:: EXCERPTED DATA ::
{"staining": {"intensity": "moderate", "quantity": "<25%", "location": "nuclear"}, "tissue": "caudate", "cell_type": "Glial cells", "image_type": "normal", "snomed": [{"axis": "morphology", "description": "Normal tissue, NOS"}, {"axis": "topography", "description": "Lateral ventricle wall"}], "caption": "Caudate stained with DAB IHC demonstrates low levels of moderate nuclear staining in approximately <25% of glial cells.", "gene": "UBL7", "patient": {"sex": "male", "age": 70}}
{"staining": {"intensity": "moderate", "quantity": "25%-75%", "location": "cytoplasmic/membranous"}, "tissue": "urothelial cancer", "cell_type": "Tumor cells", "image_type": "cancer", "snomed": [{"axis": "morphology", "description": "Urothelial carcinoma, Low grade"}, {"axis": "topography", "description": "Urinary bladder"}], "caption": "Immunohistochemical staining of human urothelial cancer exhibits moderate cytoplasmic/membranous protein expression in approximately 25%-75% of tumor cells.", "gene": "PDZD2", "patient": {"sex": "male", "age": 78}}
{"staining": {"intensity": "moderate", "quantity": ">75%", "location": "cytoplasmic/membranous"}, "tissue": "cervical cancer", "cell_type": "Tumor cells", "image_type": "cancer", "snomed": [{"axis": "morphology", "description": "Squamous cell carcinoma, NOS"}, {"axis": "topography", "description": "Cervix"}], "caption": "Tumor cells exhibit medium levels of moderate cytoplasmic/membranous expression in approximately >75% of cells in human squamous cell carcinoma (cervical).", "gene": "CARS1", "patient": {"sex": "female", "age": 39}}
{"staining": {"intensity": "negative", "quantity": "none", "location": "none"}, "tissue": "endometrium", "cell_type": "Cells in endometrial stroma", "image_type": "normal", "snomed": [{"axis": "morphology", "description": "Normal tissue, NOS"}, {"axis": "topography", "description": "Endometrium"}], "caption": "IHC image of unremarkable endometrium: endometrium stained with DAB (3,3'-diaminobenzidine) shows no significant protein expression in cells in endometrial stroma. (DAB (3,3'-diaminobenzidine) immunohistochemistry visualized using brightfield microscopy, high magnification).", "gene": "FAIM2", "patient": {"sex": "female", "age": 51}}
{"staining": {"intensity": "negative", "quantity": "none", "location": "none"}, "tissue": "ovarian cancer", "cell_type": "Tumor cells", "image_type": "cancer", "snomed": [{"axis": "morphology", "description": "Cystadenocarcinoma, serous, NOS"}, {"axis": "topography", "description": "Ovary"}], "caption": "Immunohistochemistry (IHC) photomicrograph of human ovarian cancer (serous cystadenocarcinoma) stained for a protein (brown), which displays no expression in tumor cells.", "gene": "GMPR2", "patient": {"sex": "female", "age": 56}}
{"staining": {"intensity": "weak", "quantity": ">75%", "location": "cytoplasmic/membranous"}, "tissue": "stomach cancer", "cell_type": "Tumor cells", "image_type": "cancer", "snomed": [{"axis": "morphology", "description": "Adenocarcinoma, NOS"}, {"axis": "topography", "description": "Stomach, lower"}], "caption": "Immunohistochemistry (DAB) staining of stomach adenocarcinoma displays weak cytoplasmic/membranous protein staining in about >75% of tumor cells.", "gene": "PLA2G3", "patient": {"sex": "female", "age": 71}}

:: WHAT IS EXPECTED ::
Restate the whole listing word for word so that no line differs from the original.

:: FINISHED TASK ::
{"staining": {"intensity": "moderate", "quantity": "<25%", "location": "nuclear"}, "tissue": "caudate", "cell_type": "Glial cells", "image_type": "normal", "snomed": [{"axis": "morphology", "description": "Normal tissue, NOS"}, {"axis": "topography", "description": "Lateral ventricle wall"}], "caption": "Caudate stained with DAB IHC demonstrates low levels of moderate nuclear staining in approximately <25% of glial cells.", "gene": "UBL7", "patient": {"sex": "male", "age": 70}}
{"staining": {"intensity": "moderate", "quantity": "25%-75%", "location": "cytoplasmic/membranous"}, "tissue": "urothelial cancer", "cell_type": "Tumor cells", "image_type": "cancer", "snomed": [{"axis": "morphology", "description": "Urothelial carcinoma, Low grade"}, {"axis": "topography", "description": "Urinary bladder"}], "caption": "Immunohistochemical staining of human urothelial cancer exhibits moderate cytoplasmic/membranous protein expression in approximately 25%-75% of tumor cells.", "gene": "PDZD2", "patient": {"sex": "male", "age": 78}}
{"staining": {"intensity": "moderate", "quantity": ">75%", "location": "cytoplasmic/membranous"}, "tissue": "cervical cancer", "cell_type": "Tumor cells", "image_type": "cancer", "snomed": [{"axis": "morphology", "description": "Squamous cell carcinoma, NOS"}, {"axis": "topography", "description": "Cervix"}], "caption": "Tumor cells exhibit medium levels of moderate cytoplasmic/membranous expression in approximately >75% of cells in human squamous cell carcinoma (cervical).", "gene": "CARS1", "patient": {"sex": "female", "age": 39}}
{"staining": {"intensity": "negative", "quantity": "none", "location": "none"}, "tissue": "endometrium", "cell_type": "Cells in endometrial stroma", "image_type": "normal", "snomed": [{"axis": "morphology", "description": "Normal tissue, NOS"}, {"axis": "topography", "description": "Endometrium"}], "caption": "IHC image of unremarkable endometrium: endometrium stained with DAB (3,3'-diaminobenzidine) shows no significant protein expression in cells in endometrial stroma. (DAB (3,3'-diaminobenzidine) immunohistochemistry visualized using brightfield microscopy, high magnification).", "gene": "FAIM2", "patient": {"sex": "female", "age": 51}}
{"staining": {"intensity": "negative", "quantity": "none", "location": "none"}, "tissue": "ovarian cancer", "cell_type": "Tumor cells", "image_type": "cancer", "snomed": [{"axis": "morphology", "description": "Cystadenocarcinoma, serous, NOS"}, {"axis": "topography", "description": "Ovary"}], "caption": "Immunohistochemistry (IHC) photomicrograph of human ovarian cancer (serous cystadenocarcinoma) stained for a protein (brown), which displays no expression in tumor cells.", "gene": "GMPR2", "patient": {"sex": "female", "age": 56}}
{"staining": {"intensity": "weak", "quantity": ">75%", "location": "cytoplasmic/membranous"}, "tissue": "stomach cancer", "cell_type": "Tumor cells", "image_type": "cancer", "snomed": [{"axis": "morphology", "description": "Adenocarcinoma, NOS"}, {"axis": "topography", "description": "Stomach, lower"}], "caption": "Immunohistochemistry (DAB) staining of stomach adenocarcinoma displays weak cytoplasmic/membranous protein staining in about >75% of tumor cells.", "gene": "PLA2G3", "patient": {"sex": "female", "age": 71}}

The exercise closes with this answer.